At the same time, let’s be clear: Google+’s latest changes are a good first step toward supporting pseudonyms, but they are not an acceptable end game. While some users will be satisfied, there is still no support for individuals who wish to establish new pseudonyms. For new activists, or people creating new identities with which to explore a new issue—such as gay rights or politics—Google+ is not a welcome place for them to build that identity.
You mean how they specifically argued for change in the Google reader agreement?
EFF is representing a coalition of authors and publishers — including best-sellers Michael Chabon Jonathan Lethem and technical author Bruce Schneier — in urging the Court to reject the proposed settlement unless it is amended or Google enforceably commits to ensure better reader privacy. The group of more than two dozen authors and publishers represented by EFF the American Civil Liberties Union (ACLU) and the Samuelson Law Technology and Public Policy Clinic at the University of California Berkeley School of Law (Samuelson clinic) filed an objection to the settlement in September 2009.

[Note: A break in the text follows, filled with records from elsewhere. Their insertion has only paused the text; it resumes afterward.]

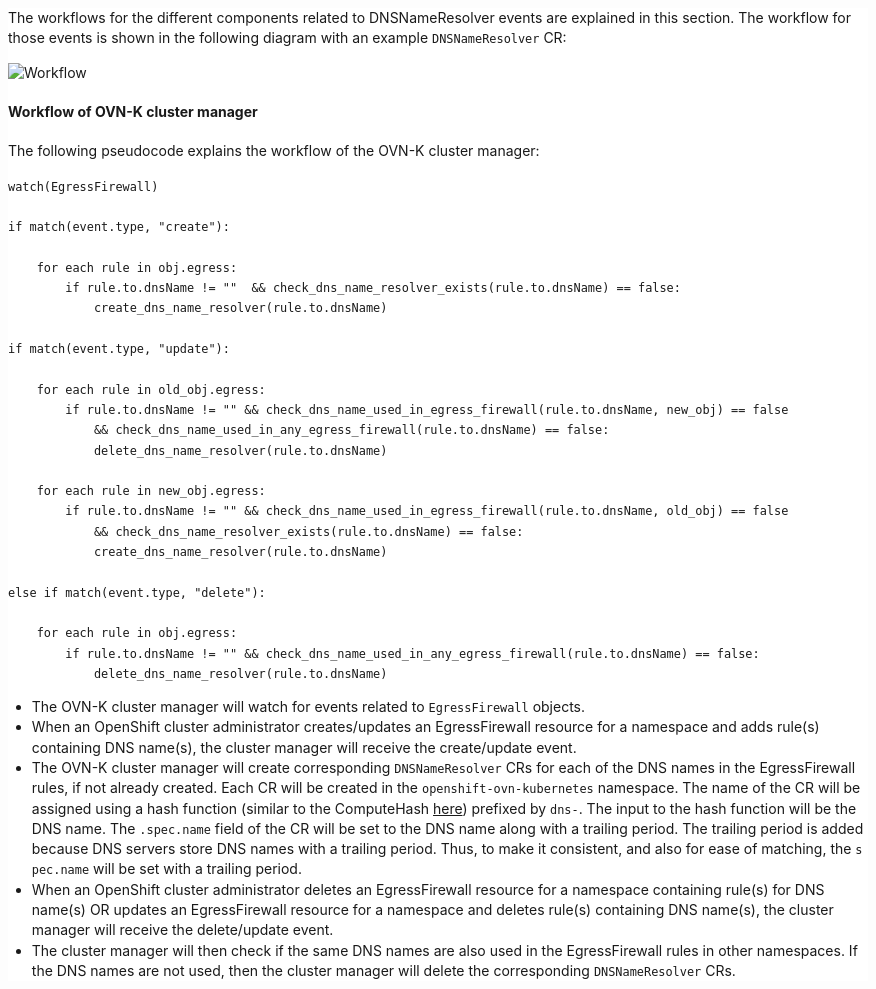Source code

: The workflows for the different components related to DNSNameResolver events are explained in this section. The workflow
for those events is shown in the following diagram with an example `DNSNameResolver` CR:

![Workflow](./coredns-egressfirewall-integration.png)

#### Workflow of OVN-K cluster manager

The following pseudocode explains the workflow of the OVN-K cluster manager:
```shell
watch(EgressFirewall)

if match(event.type, "create"):

	for each rule in obj.egress:
		if rule.to.dnsName != ""  && check_dns_name_resolver_exists(rule.to.dnsName) == false:
			create_dns_name_resolver(rule.to.dnsName)

if match(event.type, "update"):

	for each rule in old_obj.egress:
		if rule.to.dnsName != "" && check_dns_name_used_in_egress_firewall(rule.to.dnsName, new_obj) == false
			&& check_dns_name_used_in_any_egress_firewall(rule.to.dnsName) == false:
			delete_dns_name_resolver(rule.to.dnsName)

	for each rule in new_obj.egress:
		if rule.to.dnsName != "" && check_dns_name_used_in_egress_firewall(rule.to.dnsName, old_obj) == false
			&& check_dns_name_resolver_exists(rule.to.dnsName) == false:
			create_dns_name_resolver(rule.to.dnsName)

else if match(event.type, "delete"):

	for each rule in obj.egress:
		if rule.to.dnsName != "" && check_dns_name_used_in_any_egress_firewall(rule.to.dnsName) == false:
			delete_dns_name_resolver(rule.to.dnsName)
```

* The OVN-K cluster manager will watch for events related to `EgressFirewall` objects.
* When an OpenShift cluster administrator creates/updates an EgressFirewall resource for a namespace and adds rule(s) containing DNS name(s),
the cluster manager will receive the create/update event.
* The OVN-K cluster manager will create corresponding `DNSNameResolver` CRs for each of the DNS names in the EgressFirewall rules, if not
already created. Each CR will be created in the `openshift-ovn-kubernetes` namespace. The name of the CR will be assigned using a hash
function (similar to the ComputeHash [here](https://github.com/openshift/kubernetes/blob/master/pkg/controller/controller_utils.go#L1157-L1172))
prefixed by `dns-`. The input to the hash function will be the DNS name. The `.spec.name` field of the CR will be set to the DNS name along with a trailing period.
The trailing period is added because DNS servers store DNS names with a trailing period. Thus, to make it consistent, and also for ease of matching,
the `spec.name` will be set with a trailing period.
* When an OpenShift cluster administrator deletes an EgressFirewall resource for a namespace containing rule(s) for DNS name(s)
OR updates an EgressFirewall resource for a namespace and deletes rule(s) containing DNS name(s), the cluster manager will receive the delete/update event.
* The cluster manager will then check if the same DNS names are also used in the EgressFirewall rules in other namespaces. If the
DNS names are not used, then the cluster manager will delete the corresponding `DNSNameResolver` CRs.

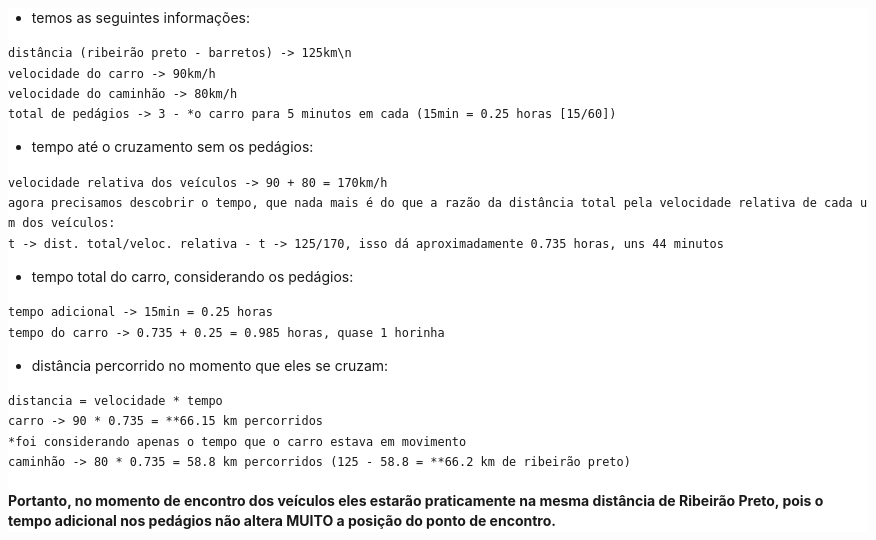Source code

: - temos as seguintes informações:

```
distância (ribeirão preto - barretos) -> 125km\n
velocidade do carro -> 90km/h
velocidade do caminhão -> 80km/h
total de pedágios -> 3 - *o carro para 5 minutos em cada (15min = 0.25 horas [15/60])
```

- tempo até o cruzamento sem os pedágios:

```
velocidade relativa dos veículos -> 90 + 80 = 170km/h
agora precisamos descobrir o tempo, que nada mais é do que a razão da distância total pela velocidade relativa de cada um dos veículos:
t -> dist. total/veloc. relativa - t -> 125/170, isso dá aproximadamente 0.735 horas, uns 44 minutos
```

- tempo total do carro, considerando os pedágios:

```
tempo adicional -> 15min = 0.25 horas
tempo do carro -> 0.735 + 0.25 = 0.985 horas, quase 1 horinha
```

- distância percorrido no momento que eles se cruzam:

```
distancia = velocidade * tempo
carro -> 90 * 0.735 = **66.15 km percorridos
*foi considerando apenas o tempo que o carro estava em movimento
caminhão -> 80 * 0.735 = 58.8 km percorridos (125 - 58.8 = **66.2 km de ribeirão preto)
```

#### Portanto, no momento de encontro dos veículos eles estarão praticamente na mesma distância de Ribeirão Preto, pois o tempo adicional nos pedágios não altera MUITO a posição do ponto de encontro.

Re: Re: Re: That's because the money comes from the Brin Wojcicki Foundation
It's about time the EFF started calling Google on the massive surveillance going on at Google. After all of these years of being willfully silent, it has gotten plain embarrassing to watch them scold the NSA and everyone else while ignoring their benefactor. But that's how business is done.
You mean like when they criticised Eric Schmidts statements?
FF is representing a coalition of authors and publishers — including best-sellers Michael Chabon Jonathan Lethem and technical author Bruce Schneier — in urging the Court to reject the proposed settlement unless it is amended or Google enforceably commits to ensure better reader privacy. The group of more than two dozen authors and publishers represented by EFF the American Civil Liberties Union (ACLU) and the Samuelson Law Technology and Public Policy Clinic at the University of California Berkeley School of Law (Samuelson clinic) filed an objection to the settlement in September 2009.
Are you really going to keep claiming the EFF is in Googles pcokets? Because your claims are wearing even thinnger than they were before bob.
How exactly does a crap-tonne of free services like Jamendo, Bandcamp and P2P distribution not scale moreso than a major label with limited budget, reliance on selling CDs and a business that fundamentally relies on putting signed artists into some form of debt from the outset?
I can tell the word scale will no longer sound like a real word after this. Scale scale scale scale scale.
Though I find the idea of any success involving the internet not being scalable ludicrous. How much easier is it for any band and their dog to reach an audience now compared to the MTV days? How is the relative ease to reach out to people now somehow less workable for most artists than TV music channels that only play label backed music and require you to acquire rights for things like covers to be able to broadcast?
The idea isn't to create a sensoring system, it's to create a system that maintains the rule of US law for everyone who wants to do business here
Except by definition of what it is claimed SOPA/PIPA is needed for, it would affect you likely regardless of whether you *wanted* to do business in the US. You would be affected merely by proxy of being on an open web where citizens from other countries can use or view your site.
You are flying in the face of a technology where the origin doesn't matter because the reach is inherently global.
Maybe because using the word property in reference to something that cannot be exclusively owned in the same way a teapot can is misleading and an attempt at attaching ideas about how one owns a teapot to how one can forbid someone from sharing an MP3 ripped from a CD you already bought, or from watching you bought with the "wrong" device.